My main research project right now is a book on Alexander Pushkin. Although I had been exposed to Pushkin’s works in one way or another from an early age, I only became fascinated (alright, obsessed) with them while doing my graduate studies at Columbia thanks to the many seminars I took with Boris Gasparov. I edited a special issue on Pushkin’s creative personality for our graduate student journal, Ulbandus, and went on to write a dissertation about him that later became the basis for my book. Entitled Pushkin’s Tragic Vision, my book traces the development of Pushkin’s sense of the tragic in the context of Russian and European Romanticism. I examine four masterworks—the “Oriental” narrative poem The Gypsies, the historical drama Boris Godunov, the paradoxical Little Tragedies, and the fantastic “Petersburg tale” The Bronze Horseman—showing how Pushkin often turned to the tragic mode to creatively respond to the literary, historical and philosophical currents of his time. Offering a comparative account of Pushkin’s development as a tragic poet, the study contributes to our understanding of Pushkin in the broader European context while simultaneously challenging reigning theories about the fate of tragedy in the Romantic period.
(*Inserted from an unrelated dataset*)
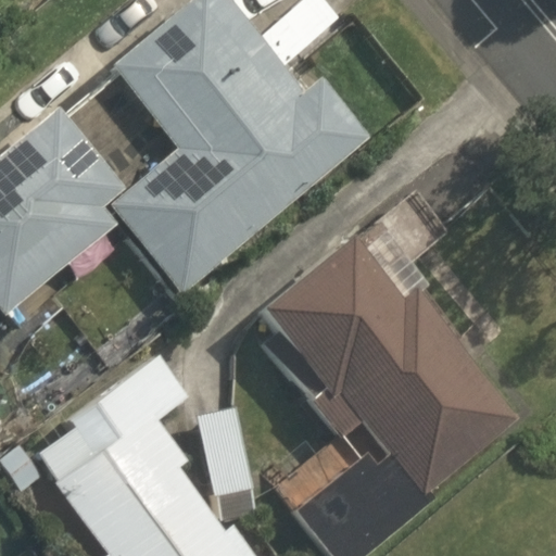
[(201,0),(191,0),(100,75),(171,161),(101,216),(171,301),(357,148),(305,84),(283,101),(201,0)]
Frequent travel to Russia over the last 10 years has also made me more interested in contemporary Russian culture. I have been especially drawn to Russian theater, which experienced a revival in the early 2000s and continues to flourish today despite recent pressure from the Russian authorities. I have written about Russian documentary theater—a major trend—and am currently co-editing and translating an anthology of plays from the New Russian Drama movement, which will be published this spring. As I finish work on my Pushkin book, I plan to devote more time to this exciting research area with further articles and a book on the interaction between performance and politics in contemporary Russia.
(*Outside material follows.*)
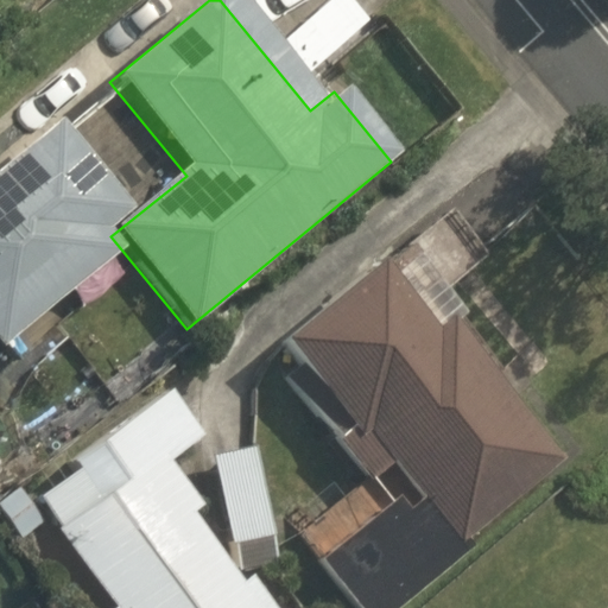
[(120,217),(44,128),(0,164),(0,347),(109,255),(94,239),(120,217)]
What will you be teaching on a regular basis and what course would you ideally like to plan and teach here?
I first came to the University of Wisconsin-Madison two years ago as a Visiting Assistant Professor, so I’ve already had the opportunity to teach a variety of courses here: Chekhov and Dostoevsky, the Russian Capstone Seminar and Soviet Literature, graduate seminars on Russian Romanticism and Literary Theory and Practice. I’m sure that I’ll be teaching some of these courses again in the future, but I’m also looking forward to adding new courses to our curriculum. I will be teaching the first such course this spring: a graduate seminar on Contemporary Russian Performance that will explore a wide range of performative practices: different forms of theater and drama, but also performative poetry, performance art, various “immortal regiments” and “monstrations,” etc. Given the traditional logocentrism of Slavic Studies in the United States, I’m hoping that our graduate students will benefit from learning about new approaches and media, even if they go on to work exclusively on literature. As far as undergraduate coursework is concerned, I’d love to teach courses on (among other topics) Theatricality and Spectacle in Russian Culture, The City in Russian Literature, History and Memory in Russian Culture, and Russian Postmodernism. I’m also interested in teaching (or co-teaching) comparative courses that could be cross-listed with other programs.
Do you have a favorite place or thing to do in Madison that you wouldn’t mind sharing with us?
I’m still discovering what Madison has to offer, but I really enjoy being within easy walking distance of two beautiful lakes. I live downtown, so an early morning stroll to the Farmers’ Market on the weekend has definitely become part of my routine.